- REQUIREMENT: Reproduce the text lines of this listing word for word, leaving out the pictures.

- MATERIAL FOR THIS TASK:
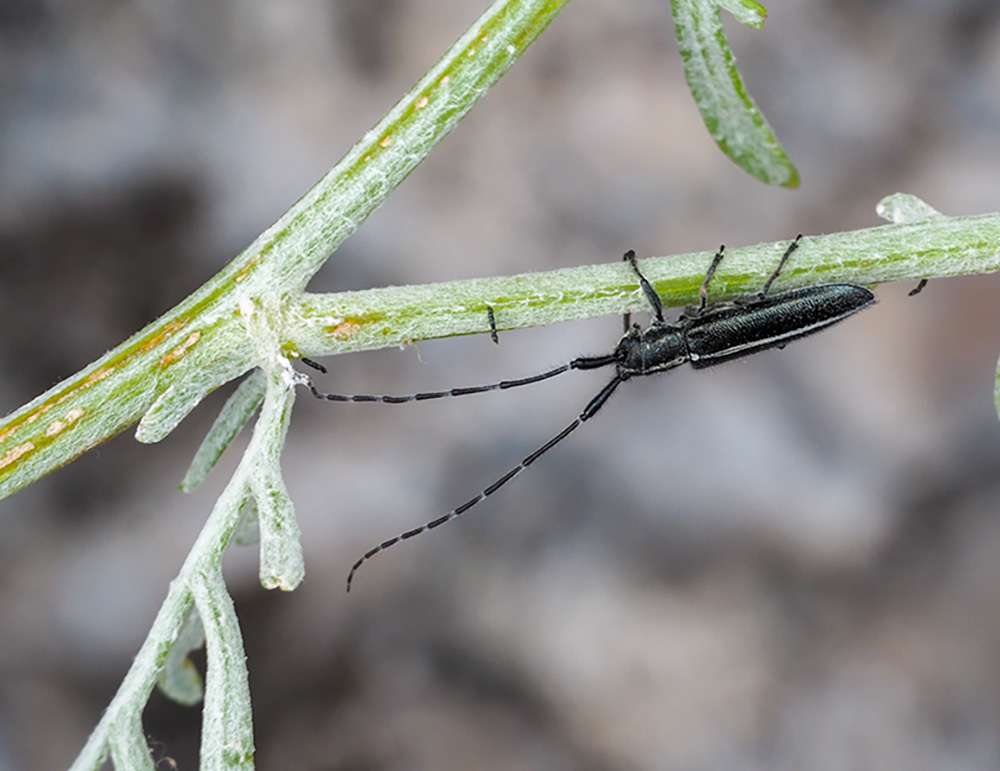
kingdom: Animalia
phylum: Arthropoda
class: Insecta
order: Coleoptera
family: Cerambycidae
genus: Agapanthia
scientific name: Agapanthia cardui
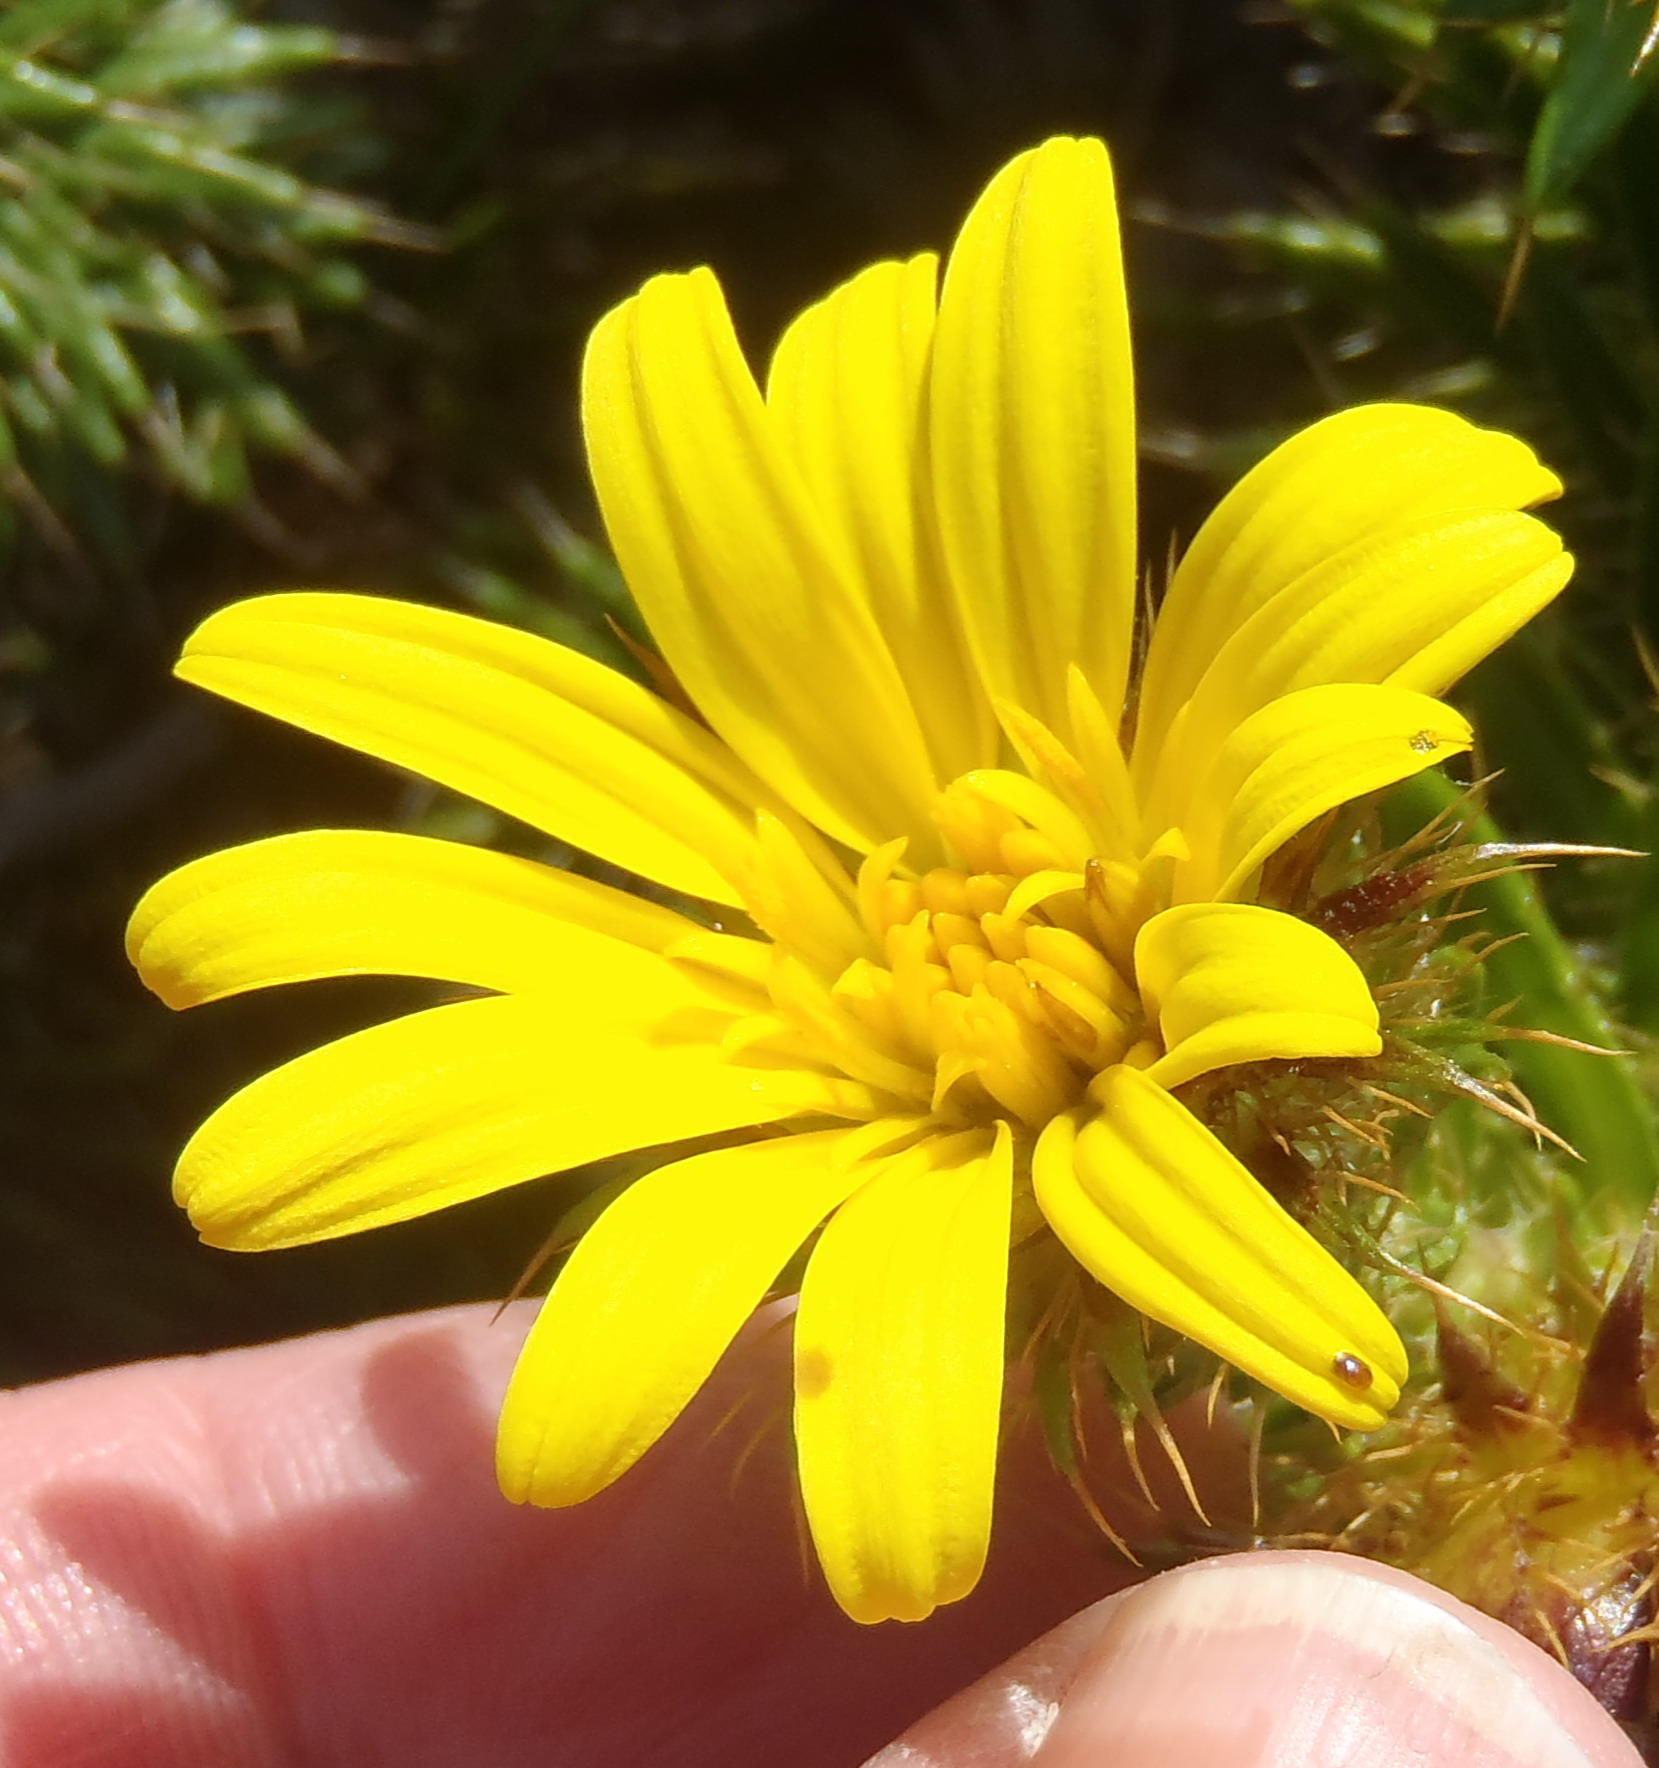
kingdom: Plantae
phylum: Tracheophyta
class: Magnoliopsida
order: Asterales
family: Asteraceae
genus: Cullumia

- OUTPUT FOR THIS TASK:
kingdom: Animalia
phylum: Arthropoda
class: Insecta
order: Coleoptera
family: Cerambycidae
genus: Agapanthia
scientific name: Agapanthia cardui
kingdom: Plantae
phylum: Tracheophyta
class: Magnoliopsida
order: Asterales
family: Asteraceae
genus: Cullumia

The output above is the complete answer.